Activity list
1. According to the ARRL passage, what property of components in the continuous domain inherently contributes to safety?
2. Reproduce the ARRL passage word for word between "While Table 3" and "developing programmable chips.", inclusive.

Passage for review
While Table 3 discusses several technology levels in a system or component, the focus is on the hardware (electronics) and software levels. The lowest level is largely the continuous domain where the rules and laws of material science apply. In general, this domain is well understood and applying design and safety margins mitigates most safety risks. In addition, components in this domain often exhibit graceful degradation, a property that inherently contributes to safety. This even applies to the semiconductor materials used for developing programmable chips.
The levels related to the environment and the user/operator of a system are mostly related to external factors that can create hazardous situations. Hence these must be considered when developing the system and they play an important role in the HARA. However, as such these are external and often unique factors for every system, the reuse factor (except for example in identifying reusable patterns and scenarios) is limited.
In this paper, the focus is on how a component or subsystem can be reused in the context of a safety-critical application. This is mostly an issue in the hardware and software domains because these technology domains are characterized by very large state spaces. In addition, as mentioned before, such systems often will operate in a dynamic and reconfigurable way. In addition, a component developed in these discrete technologies can fail practically speaking in a single instant in time. To mitigate these risks, ARRL levels explicitly take the fault behavior into account as well as the desired state after a fault occurred. This results in derived requirements for the architecture of the component, the contract it carries as well as for the evidence that supports it. Therefore the evidence will also be related to the process followed to develop the component. To clarify the ARRL levels, a more visual representation is used and discussed below.

Extracted page text data
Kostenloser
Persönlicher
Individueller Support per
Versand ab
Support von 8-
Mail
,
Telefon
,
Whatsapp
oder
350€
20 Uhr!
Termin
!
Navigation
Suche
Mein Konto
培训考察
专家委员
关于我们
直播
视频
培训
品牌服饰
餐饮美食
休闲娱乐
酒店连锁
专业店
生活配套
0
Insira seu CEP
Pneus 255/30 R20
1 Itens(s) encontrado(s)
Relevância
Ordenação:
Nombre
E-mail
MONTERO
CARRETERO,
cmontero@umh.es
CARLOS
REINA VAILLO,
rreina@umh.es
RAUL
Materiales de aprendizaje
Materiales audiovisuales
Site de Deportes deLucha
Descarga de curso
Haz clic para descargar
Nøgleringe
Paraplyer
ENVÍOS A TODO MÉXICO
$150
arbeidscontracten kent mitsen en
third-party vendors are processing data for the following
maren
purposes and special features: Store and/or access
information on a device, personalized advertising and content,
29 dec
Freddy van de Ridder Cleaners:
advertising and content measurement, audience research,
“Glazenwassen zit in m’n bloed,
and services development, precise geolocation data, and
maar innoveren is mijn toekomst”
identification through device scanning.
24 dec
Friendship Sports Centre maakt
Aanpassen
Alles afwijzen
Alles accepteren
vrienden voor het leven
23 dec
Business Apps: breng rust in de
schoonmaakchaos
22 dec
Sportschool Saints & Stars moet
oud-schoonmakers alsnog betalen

Answers to the tasks
1. Graceful degradation.

2.
While Table 3 discusses several technology levels in a system or component, the focus is on the hardware (electronics) and software levels. The lowest level is largely the continuous domain where the rules and laws of material science apply. In general, this domain is well understood and applying design and safety margins mitigates most safety risks. In addition, components in this domain often exhibit graceful degradation, a property that inherently contributes to safety. This even applies to the semiconductor materials used for developing programmable chips.